▼▼▼

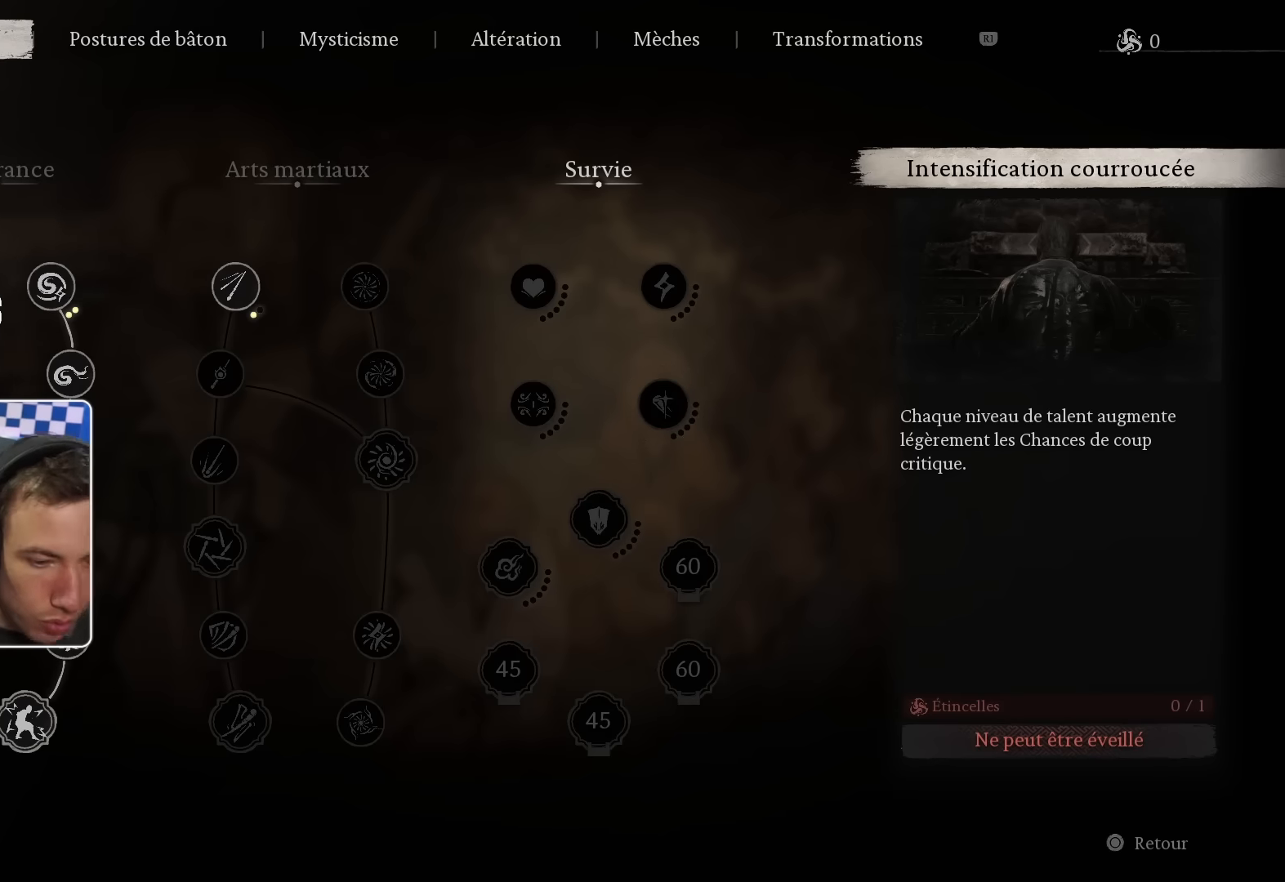
Gameplay with a controller (PlayStation layout); each line is a JSON object with the inputs held at the frame after it. "events" lists button and stick changes between this image and that frame as [ms after this image, input, new state], when the widget could be followed in between. Not read: L2 R2.
{"buttons": ["SQUARE"], "left_stick": "center", "right_stick": "center", "events": [[450, "SQUARE", "down"]]}
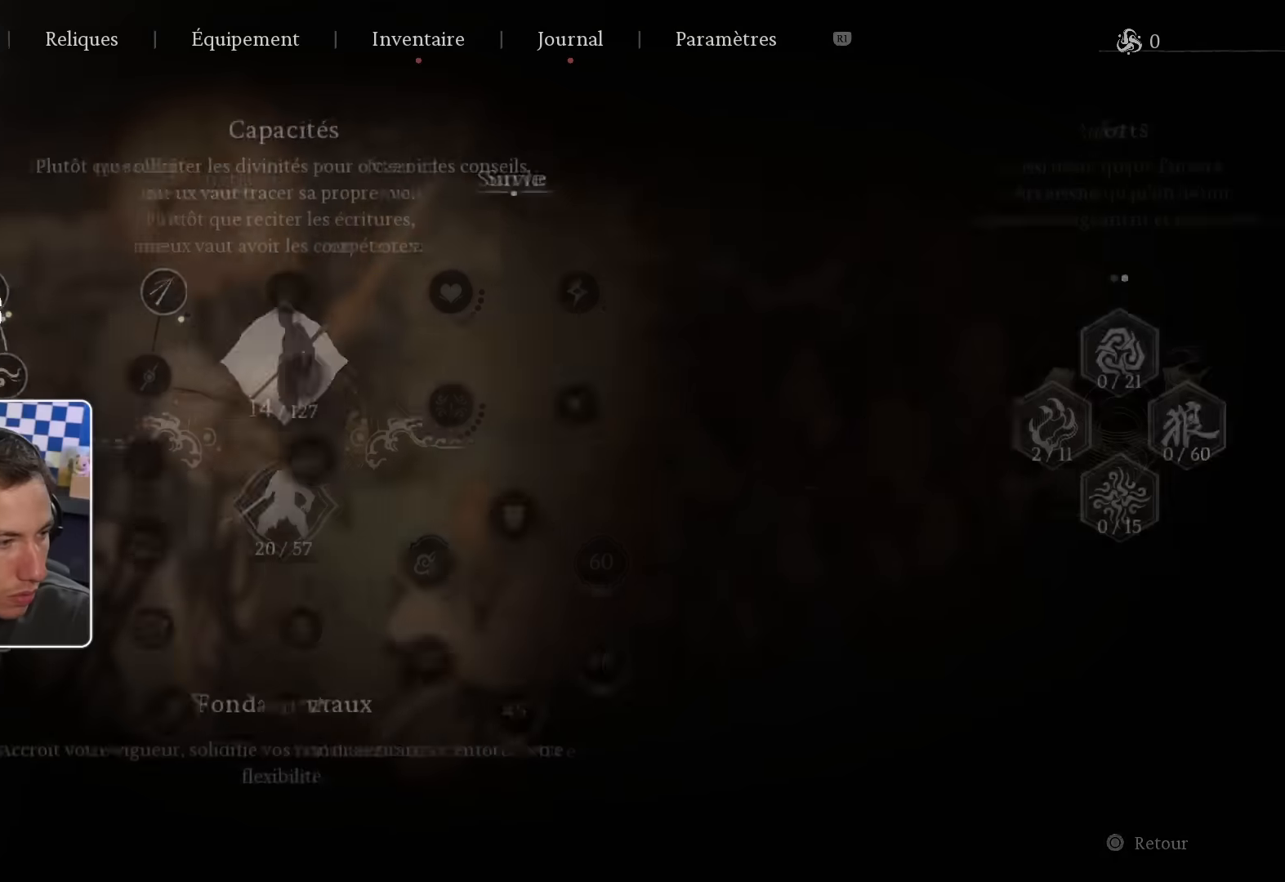
{"buttons": [], "left_stick": "center", "right_stick": "center", "events": [[84, "SQUARE", "up"]]}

▲▲▲

TASK DIRECTIONS
Could all the data above be given again exactly, leaving out its images?

SOLUTION BELOW
Gameplay with a controller (PlayStation layout); each line is a JSON object with the inputs held at the frame after it. "events" lists button and stick changes between this image and that frame as [ms after this image, input, new state], when the widget could be followed in between. Not read: L2 R2.
{"buttons": ["SQUARE"], "left_stick": "center", "right_stick": "center", "events": [[450, "SQUARE", "down"]]}
{"buttons": [], "left_stick": "center", "right_stick": "center", "events": [[84, "SQUARE", "up"]]}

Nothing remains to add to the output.